VONMAGZ, Jakarta- Puan Maharani selaku Ketua DPR RI merepons kebocoran data Presiden Jokowi dengan solusi akan menyelesaikan Undang-Undang Perlindungan Pribadi. Hingga saat ini, aturan tentang UU perlindungan data pribadi masih berbentuk rancangan karena DPR dan pemerintah masih memiliki perbedaan pendapat. Nantinya dengan sahnya RUU PDP, maka pelaku yang melakukan aksi pembobolan data pejabat maupun masyarakat dapat diberikan sanksi dan hukuman yang setimpal.


"Kalau data pribadi Presiden saja bisa bocor, apalagi warga biasa. Kita sama sama tahu bahwa banyak NIK warga yang bocor dan akhirnya terjebak oleh pinjaman online ilegal. Segala kebocoran data pribadi yang menyusahkan warga ini harus segera kita 'tambal' dengan UU Perlindungan Data Pribadi. Pengawasan tidak cukup dibawah pemerintah, karena pemerintah juga berperan sebagai pengelola data pribadi. Perlu lembaga independen untuk menghindari potensi konflik kepentingan tersebut" kata Puan.


Foto: Tempo


Sebelumnya data NIK milik Jokowi diduga bocor lewat situs resmi Komisi Pemilihan Umum pada bagia bagian form calon Presiden RI Pemilu 2019. Ada pihak tertentu yang menggunakan NIK Jokowi untuk membocorkan sertifikat vaksinasi pertama, kedua, dan ketiga milik Jokowi.
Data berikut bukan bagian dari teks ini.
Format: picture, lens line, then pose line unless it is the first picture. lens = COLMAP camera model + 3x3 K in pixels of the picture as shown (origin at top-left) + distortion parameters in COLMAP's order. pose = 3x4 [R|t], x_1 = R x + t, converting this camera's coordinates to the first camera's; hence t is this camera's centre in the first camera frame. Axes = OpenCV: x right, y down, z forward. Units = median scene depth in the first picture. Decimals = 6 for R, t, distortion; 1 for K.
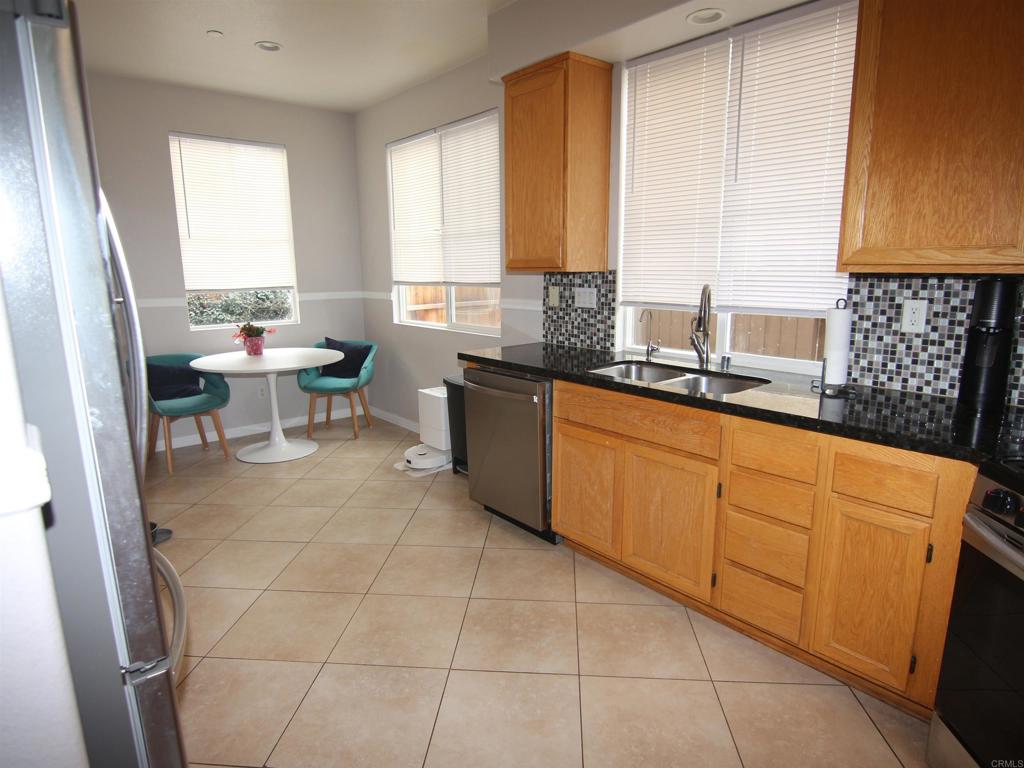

Sertifikat vaksinasi itu memuat nama Jokowi, NIK, tanggal lahir Jokowi dan barcode, bahkan nomor ajudan Jokowi juga ikut tersebar luas.
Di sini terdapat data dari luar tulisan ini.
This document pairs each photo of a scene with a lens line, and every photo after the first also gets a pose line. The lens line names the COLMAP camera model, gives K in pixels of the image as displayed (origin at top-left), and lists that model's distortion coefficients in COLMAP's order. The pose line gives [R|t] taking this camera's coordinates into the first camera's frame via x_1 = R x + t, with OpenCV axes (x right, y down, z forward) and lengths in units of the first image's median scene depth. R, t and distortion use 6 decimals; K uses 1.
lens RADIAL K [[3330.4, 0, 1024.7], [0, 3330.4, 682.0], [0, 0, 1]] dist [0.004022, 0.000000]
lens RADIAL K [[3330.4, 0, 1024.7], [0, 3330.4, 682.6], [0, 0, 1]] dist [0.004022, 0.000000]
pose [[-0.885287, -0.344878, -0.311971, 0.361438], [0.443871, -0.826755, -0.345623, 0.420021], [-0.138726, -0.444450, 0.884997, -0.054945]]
Fadil Iman selaku Kapolda Metro Jaya mengatakan bahwa pelaku memanfaatkan situasi pandemi saat ini, dimana sertifikat vaksinasi menjadi syarat utama dalam melakukan perjalanan ke tempat tempat tertentu. "Pelaku yang ditangkap memanfaatkan situasi masyarakat yang ingin mendapatkan sertifikat vaksinasi yang dapat dipergunakan untuk melakukan perjalanan atau kunjungan ke tempat yang wajibkan gunakan platform PeduliLindungi" kata Fadil.